Collected data
◇ ◇ ◇ ◇ ◇ ◇ ◇

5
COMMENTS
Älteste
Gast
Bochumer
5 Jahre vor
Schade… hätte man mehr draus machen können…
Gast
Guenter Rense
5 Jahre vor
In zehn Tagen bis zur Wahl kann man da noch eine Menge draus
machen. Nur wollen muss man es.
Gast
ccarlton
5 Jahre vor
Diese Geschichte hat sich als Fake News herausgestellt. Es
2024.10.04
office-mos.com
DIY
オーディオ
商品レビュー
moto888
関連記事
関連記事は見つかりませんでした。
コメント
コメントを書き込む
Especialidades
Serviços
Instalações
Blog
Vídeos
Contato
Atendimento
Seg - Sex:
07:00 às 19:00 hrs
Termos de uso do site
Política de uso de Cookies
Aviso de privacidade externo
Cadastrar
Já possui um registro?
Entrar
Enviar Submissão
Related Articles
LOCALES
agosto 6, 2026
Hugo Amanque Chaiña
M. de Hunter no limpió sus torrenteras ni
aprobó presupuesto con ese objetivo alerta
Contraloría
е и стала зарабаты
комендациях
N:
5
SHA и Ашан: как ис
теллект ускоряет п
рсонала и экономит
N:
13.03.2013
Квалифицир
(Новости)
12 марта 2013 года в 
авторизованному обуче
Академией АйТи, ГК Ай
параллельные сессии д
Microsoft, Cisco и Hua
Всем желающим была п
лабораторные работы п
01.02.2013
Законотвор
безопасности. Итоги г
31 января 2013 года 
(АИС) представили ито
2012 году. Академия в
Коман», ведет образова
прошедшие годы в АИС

◇ ◇ ◇ ◇ ◇ ◇ ◇

* WHAT IS REQUIRED
Give the records again, unchanged and complete.

* WRITTEN RESPONSE
5
COMMENTS
Älteste
Gast
Bochumer
5 Jahre vor
Schade… hätte man mehr draus machen können…
Gast
Guenter Rense
5 Jahre vor
In zehn Tagen bis zur Wahl kann man da noch eine Menge draus
machen. Nur wollen muss man es.
Gast
ccarlton
5 Jahre vor
Diese Geschichte hat sich als Fake News herausgestellt. Es
2024.10.04
office-mos.com
DIY
オーディオ
商品レビュー
moto888
関連記事
関連記事は見つかりませんでした。
コメント
コメントを書き込む
Especialidades
Serviços
Instalações
Blog
Vídeos
Contato
Atendimento
Seg - Sex:
07:00 às 19:00 hrs
Termos de uso do site
Política de uso de Cookies
Aviso de privacidade externo
Cadastrar
Já possui um registro?
Entrar
Enviar Submissão
Related Articles
LOCALES
agosto 6, 2026
Hugo Amanque Chaiña
M. de Hunter no limpió sus torrenteras ni
aprobó presupuesto con ese objetivo alerta
Contraloría
е и стала зарабаты
комендациях
N:
5
SHA и Ашан: как ис
теллект ускоряет п
рсонала и экономит
N:
13.03.2013
Квалифицир
(Новости)
12 марта 2013 года в 
авторизованному обуче
Академией АйТи, ГК Ай
параллельные сессии д
Microsoft, Cisco и Hua
Всем желающим была п
лабораторные работы п
01.02.2013
Законотвор
безопасности. Итоги г
31 января 2013 года 
(АИС) представили ито
2012 году. Академия в
Коман», ведет образова
прошедшие годы в АИС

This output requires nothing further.